Nevertheless, already the familiar Russia-baiters in the media are comparing him to Nelson Mandela.

On the same day as Biden’s inauguration, the European Parliament announced that Russia should be punished for arresting Navalny, by having the Nordstream 2 pipeline project closed down. (Closing this pipeline down would open up the European market to buy US gas, instead of Russia. This is a complete coincidence).

And then, the day after Biden’s inauguration, the European Court of Human Rights announced they had found Russia guilty of war crimes during the 5-day war in South Ossetia in 2008. The report was subject to a gleeful (and terrible) write-up by (who else?) Luke Harding. (Why they waited 13 years to make this announcement remains a mystery)

It doesn’t stop there, already Western pundits and Russian “celebrities” are trying to encourage street protests in support of Alexei Navalny. An anonymous Guardian editorial states Navalny’s “bravery needs backing”, whatever that means.

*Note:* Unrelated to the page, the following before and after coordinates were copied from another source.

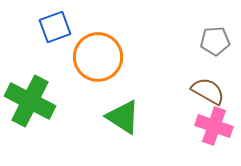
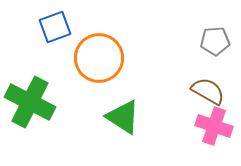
orange circle: moved 1 px right, 1 px down
green cross: moved 1 px down
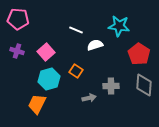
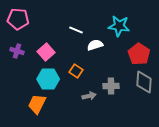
cyan hexagon: moved 1 px left; rotated 15 degrees clockwise
gray diamond: moved 3 px up
gray arrow: moved 2 px up
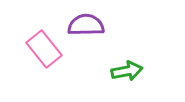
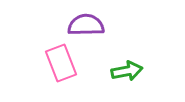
pink rectangle: moved 17 px right, 14 px down; rotated 18 degrees clockwise
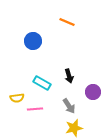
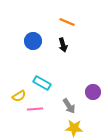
black arrow: moved 6 px left, 31 px up
yellow semicircle: moved 2 px right, 2 px up; rotated 24 degrees counterclockwise
yellow star: rotated 18 degrees clockwise
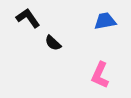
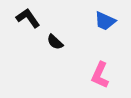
blue trapezoid: rotated 145 degrees counterclockwise
black semicircle: moved 2 px right, 1 px up
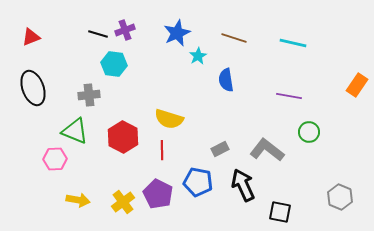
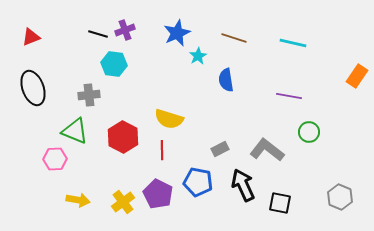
orange rectangle: moved 9 px up
black square: moved 9 px up
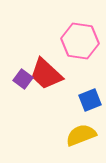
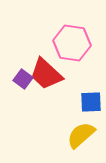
pink hexagon: moved 8 px left, 2 px down
blue square: moved 1 px right, 2 px down; rotated 20 degrees clockwise
yellow semicircle: rotated 20 degrees counterclockwise
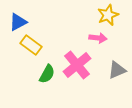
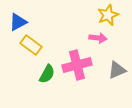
pink cross: rotated 24 degrees clockwise
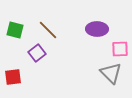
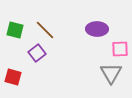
brown line: moved 3 px left
gray triangle: rotated 15 degrees clockwise
red square: rotated 24 degrees clockwise
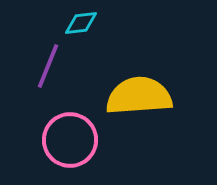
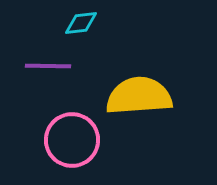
purple line: rotated 69 degrees clockwise
pink circle: moved 2 px right
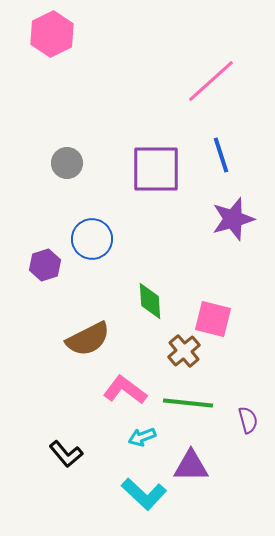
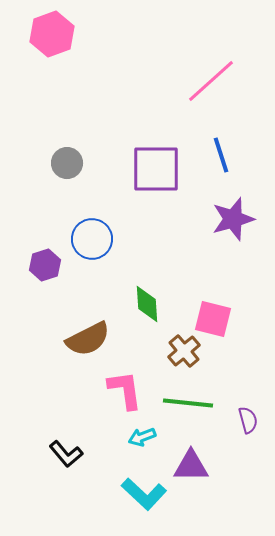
pink hexagon: rotated 6 degrees clockwise
green diamond: moved 3 px left, 3 px down
pink L-shape: rotated 45 degrees clockwise
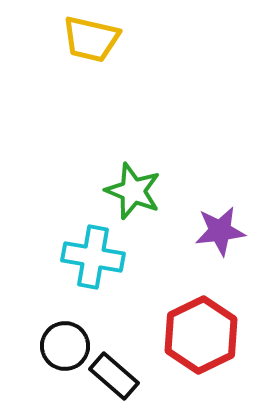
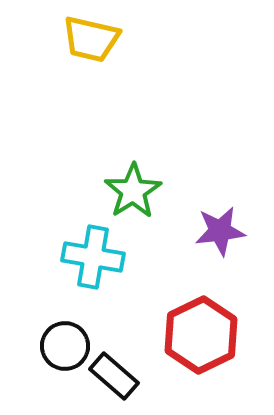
green star: rotated 18 degrees clockwise
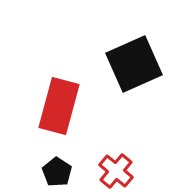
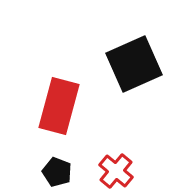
black pentagon: rotated 12 degrees counterclockwise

All of this could mean Biden is “forced” to “change his mind” and pull out of the re-signing of the anti-nuclear weapons treaty. Ooops.

But are there bigger aims behind this as well? Do they hope they can create another Maidan…but this time in Moscow? That would be insane, but you can’t rule it out.

One thing is for sure, though; they work fast. Less than two days in office, and we’ve already got a new colour revolution kicking off. Speedy work.

"Of course" this is nothing but Kremlin propaganda.